The Americans stood talking among themselves. This is it, he thought. This is how great men are made.
“Ready for lunch,” he spoke into his walkie-talkie. “Let’s eat.” Within seconds, gunshots erupted from the far side of the hill. As the American soldiers scrambled for cover, Akbar Gul aimed his launcher and fired. The Americans were shooting back wildly. He reloaded and fired again. There was gunfire coming in now from multiple directions. His man was beginning to wobble under him, so he climbed off and onto another fighter. Three of the Americans had taken cover behind some boulders; the fourth was nowhere to be seen.
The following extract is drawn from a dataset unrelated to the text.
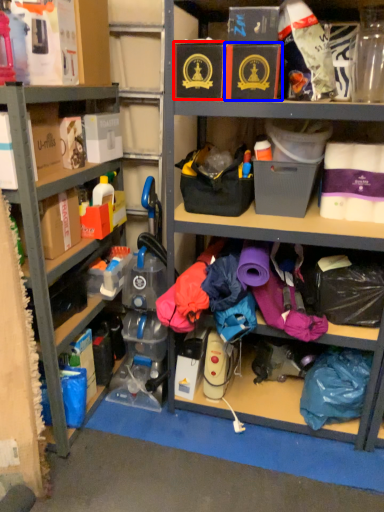
Question: Which of the following is the farthest to the observer, storage box (highlighted by a red box) or storage box (highlighted by a blue box)?

Choices:
 (A) storage box
 (B) storage box

Answer: (A)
Many minutes passed as the firing continued, and in a haze of smoke and dust Akbar Gul could no longer see what he was shooting at. He began to worry about American reinforcements. He had just radioed his concern to Ghulam Ali when the air pulsed with a sound that did not belong. Suddenly, the world exploded.
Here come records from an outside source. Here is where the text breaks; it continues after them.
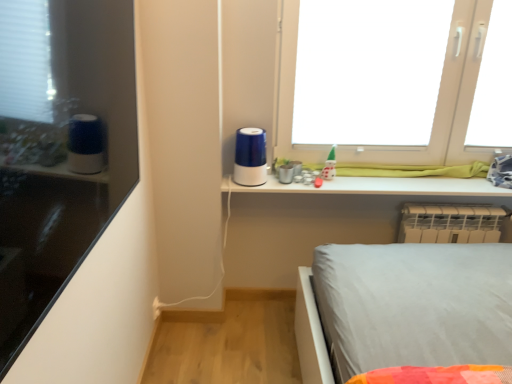
Question: Does white plastic radiator at lower right have a greater width compared to transparent plastic window screen at upper right?

Choices:
 (A) no
 (B) yes

Answer: (B)

Question: Is white plastic radiator at lower right taller than transparent plastic window screen at upper right?

Choices:
 (A) yes
 (B) no

Answer: (B)

Question: Does white plastic radiator at lower right lie in front of transparent plastic window screen at upper right?

Choices:
 (A) no
 (B) yes

Answer: (A)

Question: Is white plastic radiator at lower right not near transparent plastic window screen at upper right?

Choices:
 (A) yes
 (B) no

Answer: (B)

Question: Is white plastic radiator at lower right positioned with its back to transparent plastic window screen at upper right?

Choices:
 (A) no
 (B) yes

Answer: (A)

Question: Is transparent plastic window screen at upper right bigger or smaller than white plastic window at upper right?

Choices:
 (A) small
 (B) big

Answer: (A)

Question: Is transparent plastic window screen at upper right spatially inside white plastic window at upper right, or outside of it?

Choices:
 (A) outside
 (B) inside

Answer: (B)

Question: Is transparent plastic window screen at upper right wider or thinner than white plastic window at upper right?

Choices:
 (A) wide
 (B) thin

Answer: (B)

Question: Visually, is transparent plastic window screen at upper right positioned to the left or to the right of white plastic window at upper right?

Choices:
 (A) right
 (B) left

Answer: (A)

Question: Is matte black shelf at left inside or outside of green glossy toy at upper center?

Choices:
 (A) outside
 (B) inside

Answer: (A)

Question: Considering the positions of point (37, 336) and point (327, 170), is point (37, 336) closer or farther from the camera than point (327, 170)?

Choices:
 (A) closer
 (B) farther

Answer: (A)

Question: Looking at the image, does matte black shelf at left seem bigger or smaller compared to green glossy toy at upper center?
Unbearable heat. Smoke mud-thick. A ringing in his ears. He’d fallen off his compatriot’s shoulders, and he could hear the plane returning. Reaching for his walkie-talkie, he spoke in the calmest tone he could muster. “It’s okay! Just run! Don’t worry—just run, run, run!”
* * *
That evening, the commanders regrouped in the mountains. Remarkably, there were no injuries. They spoke among themselves of how cowardly the Americans were, how without their airplanes this war would be over in months. The mood was triumphant, their narrow escape evidence that God was on their side.